Questions to answer:
- a) Using the text about ONE Fight Night 25 below, decide whether each statement agrees with it: (i) The event took place at Lumpinee Boxing Stadium in Bangkok, Thailand. (ii) Nicolas won the title from Eersel at ONE Fight Night 21 by split decision. (iii) Eersel held the ONE Lightweight Muay Thai World Championship at the time of the event. Answer yes or no for each, quoting the words of the text that decide it.
- b) Carry on the text about ONE Fight Night 25 below, starting after its last sentence.

Document excerpt:
= = = = = = =

- The poster for ONE Fight Night 25: Nicolas vs. Eersel 2
- Promotion: ONE Championship
- Date: October 5, 2024
- Venue: Lumpinee Boxing Stadium
- City: Bangkok, Thailand

Event chronology
| ONE Friday Fights 82: Yod-IQ vs. Dayakaev | ONE Fight Night 25: Nicolas vs. Eersel 2 | ONE Friday Fights 83: Panrit vs. Superball |

= ONE Fight Night 25 =

Combat sport events in 2024

ONE Fight Night 25: Nicolas vs. Eersel 2 was a combat sport event produced by ONE Championship that took place on October 5, 2024, at Lumpinee Boxing Stadium in Bangkok, Thailand.

== Background ==
A ONE Lightweight Kickboxing World Championship rematch between current champion Alexis Nicolas and former champion (also current ONE Lightweight Muay Thai World Champion) Regian Eersel headlined the event. They previously met at ONE Fight Night 21 in April 2024, where Nicolas won the title by unanimous decision.

= = = = = = =

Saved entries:
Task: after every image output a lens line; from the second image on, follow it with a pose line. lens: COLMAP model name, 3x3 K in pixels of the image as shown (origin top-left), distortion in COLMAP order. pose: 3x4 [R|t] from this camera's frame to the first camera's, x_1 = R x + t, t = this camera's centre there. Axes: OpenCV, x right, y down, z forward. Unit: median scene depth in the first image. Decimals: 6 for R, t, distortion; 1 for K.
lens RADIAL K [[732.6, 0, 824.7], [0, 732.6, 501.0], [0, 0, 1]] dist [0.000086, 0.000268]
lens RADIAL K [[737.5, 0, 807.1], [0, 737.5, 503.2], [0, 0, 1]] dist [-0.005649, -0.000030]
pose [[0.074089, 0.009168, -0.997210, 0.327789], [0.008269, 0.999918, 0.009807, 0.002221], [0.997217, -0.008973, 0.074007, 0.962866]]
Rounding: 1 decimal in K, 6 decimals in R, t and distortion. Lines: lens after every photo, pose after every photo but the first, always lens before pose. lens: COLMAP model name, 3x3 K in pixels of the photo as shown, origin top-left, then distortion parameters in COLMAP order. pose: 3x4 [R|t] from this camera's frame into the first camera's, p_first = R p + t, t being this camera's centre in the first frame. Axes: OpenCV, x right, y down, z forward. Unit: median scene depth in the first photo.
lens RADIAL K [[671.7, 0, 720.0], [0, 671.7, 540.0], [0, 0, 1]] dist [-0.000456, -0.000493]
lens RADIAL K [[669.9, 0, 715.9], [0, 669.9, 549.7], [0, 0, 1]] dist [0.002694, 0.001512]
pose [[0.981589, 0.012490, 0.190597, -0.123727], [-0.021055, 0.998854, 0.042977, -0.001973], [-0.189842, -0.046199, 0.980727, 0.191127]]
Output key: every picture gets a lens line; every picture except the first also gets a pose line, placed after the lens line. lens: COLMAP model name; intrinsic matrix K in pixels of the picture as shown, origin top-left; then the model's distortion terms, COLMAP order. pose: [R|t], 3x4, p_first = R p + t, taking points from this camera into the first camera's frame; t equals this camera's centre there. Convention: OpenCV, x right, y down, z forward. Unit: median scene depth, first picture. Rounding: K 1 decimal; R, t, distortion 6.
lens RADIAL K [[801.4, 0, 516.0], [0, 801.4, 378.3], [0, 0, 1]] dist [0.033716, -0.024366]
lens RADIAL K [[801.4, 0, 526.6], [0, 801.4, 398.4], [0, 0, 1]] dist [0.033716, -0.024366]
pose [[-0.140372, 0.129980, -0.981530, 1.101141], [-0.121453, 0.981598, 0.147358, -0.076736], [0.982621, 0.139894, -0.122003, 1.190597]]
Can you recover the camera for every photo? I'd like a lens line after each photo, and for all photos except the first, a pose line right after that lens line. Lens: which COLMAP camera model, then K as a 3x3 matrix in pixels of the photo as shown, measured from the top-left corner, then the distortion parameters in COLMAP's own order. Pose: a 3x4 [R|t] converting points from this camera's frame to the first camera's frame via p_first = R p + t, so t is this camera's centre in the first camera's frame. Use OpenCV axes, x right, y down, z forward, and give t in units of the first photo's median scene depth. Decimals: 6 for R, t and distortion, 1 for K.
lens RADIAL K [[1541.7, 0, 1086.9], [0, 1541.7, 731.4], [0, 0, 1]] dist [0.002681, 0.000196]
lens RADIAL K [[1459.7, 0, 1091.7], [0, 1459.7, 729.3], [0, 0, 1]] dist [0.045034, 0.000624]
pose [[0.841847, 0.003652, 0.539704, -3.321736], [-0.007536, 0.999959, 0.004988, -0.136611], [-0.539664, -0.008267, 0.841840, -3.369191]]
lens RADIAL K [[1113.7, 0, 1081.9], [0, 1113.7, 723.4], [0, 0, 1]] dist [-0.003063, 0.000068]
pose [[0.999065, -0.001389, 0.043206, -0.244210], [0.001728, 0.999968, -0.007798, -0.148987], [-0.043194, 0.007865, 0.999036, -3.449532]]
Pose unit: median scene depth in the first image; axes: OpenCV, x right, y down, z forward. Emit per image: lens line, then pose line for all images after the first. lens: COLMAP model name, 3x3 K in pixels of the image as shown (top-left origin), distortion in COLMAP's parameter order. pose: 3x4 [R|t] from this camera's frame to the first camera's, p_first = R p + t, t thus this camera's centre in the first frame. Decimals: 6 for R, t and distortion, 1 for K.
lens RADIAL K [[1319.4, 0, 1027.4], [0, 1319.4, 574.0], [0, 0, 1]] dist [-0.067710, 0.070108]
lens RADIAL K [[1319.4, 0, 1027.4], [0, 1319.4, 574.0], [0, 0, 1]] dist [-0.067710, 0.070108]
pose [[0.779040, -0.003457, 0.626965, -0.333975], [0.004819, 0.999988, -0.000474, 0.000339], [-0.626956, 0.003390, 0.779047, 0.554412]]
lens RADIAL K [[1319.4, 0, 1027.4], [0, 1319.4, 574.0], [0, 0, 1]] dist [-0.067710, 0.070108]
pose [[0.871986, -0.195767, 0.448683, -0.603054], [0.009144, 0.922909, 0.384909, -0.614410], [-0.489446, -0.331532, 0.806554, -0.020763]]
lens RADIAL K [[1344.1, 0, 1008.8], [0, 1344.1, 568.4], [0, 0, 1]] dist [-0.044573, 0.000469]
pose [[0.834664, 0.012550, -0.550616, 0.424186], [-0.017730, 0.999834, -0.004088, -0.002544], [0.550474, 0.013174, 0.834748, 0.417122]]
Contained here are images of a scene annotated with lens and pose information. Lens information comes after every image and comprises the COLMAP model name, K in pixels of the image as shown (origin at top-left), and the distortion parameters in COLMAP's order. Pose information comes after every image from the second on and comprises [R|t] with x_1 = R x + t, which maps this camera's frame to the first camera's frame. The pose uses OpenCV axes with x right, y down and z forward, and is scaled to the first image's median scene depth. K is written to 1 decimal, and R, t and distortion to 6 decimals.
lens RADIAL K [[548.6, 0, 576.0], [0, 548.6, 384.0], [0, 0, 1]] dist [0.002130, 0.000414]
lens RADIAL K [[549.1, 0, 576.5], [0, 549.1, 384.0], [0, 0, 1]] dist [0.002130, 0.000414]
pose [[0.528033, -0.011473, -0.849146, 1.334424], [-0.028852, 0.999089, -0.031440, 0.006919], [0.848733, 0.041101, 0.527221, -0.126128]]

= = = = = = =

Results for the exercise:
- a)
(i) Yes: "took place on October 5, 2024, at Lumpinee Boxing Stadium in Bangkok, Thailand."
(ii) No: "where Nicolas won the title by unanimous decision."
(iii) Yes: "also current ONE Lightweight Muay Thai World Champion"

- b)
An interim ONE Women's Atomweight World Championship bout between Denice Zamboanga and Alyona Rassohyna was expected to take place at the event. However in August 2024, it was announced that Zamboanga had withdrawn from the bout due to a hamstring injury and the bout was cancelled.

Three fights scheduled for the card: Kongthoranee Sor.Sommai versus Tagir Khalilov, Shir Cohen versus Amy Pirnie, and Jihin Radzuan versus Ayaka Miura - were in jeopardy when Kongthoranee, Khalilov, Cohen and Radzuan all failed to give hydrated samples. Cohen/Pirnie stayed on the card at a catchweight, while the other two bouts were cancelled. Also, Banma Duoji came in at 136.25 lb and was fined a percentage went go to Danial Williams.

== Bonus awards ==
The following fighters received $50,000 bonuses.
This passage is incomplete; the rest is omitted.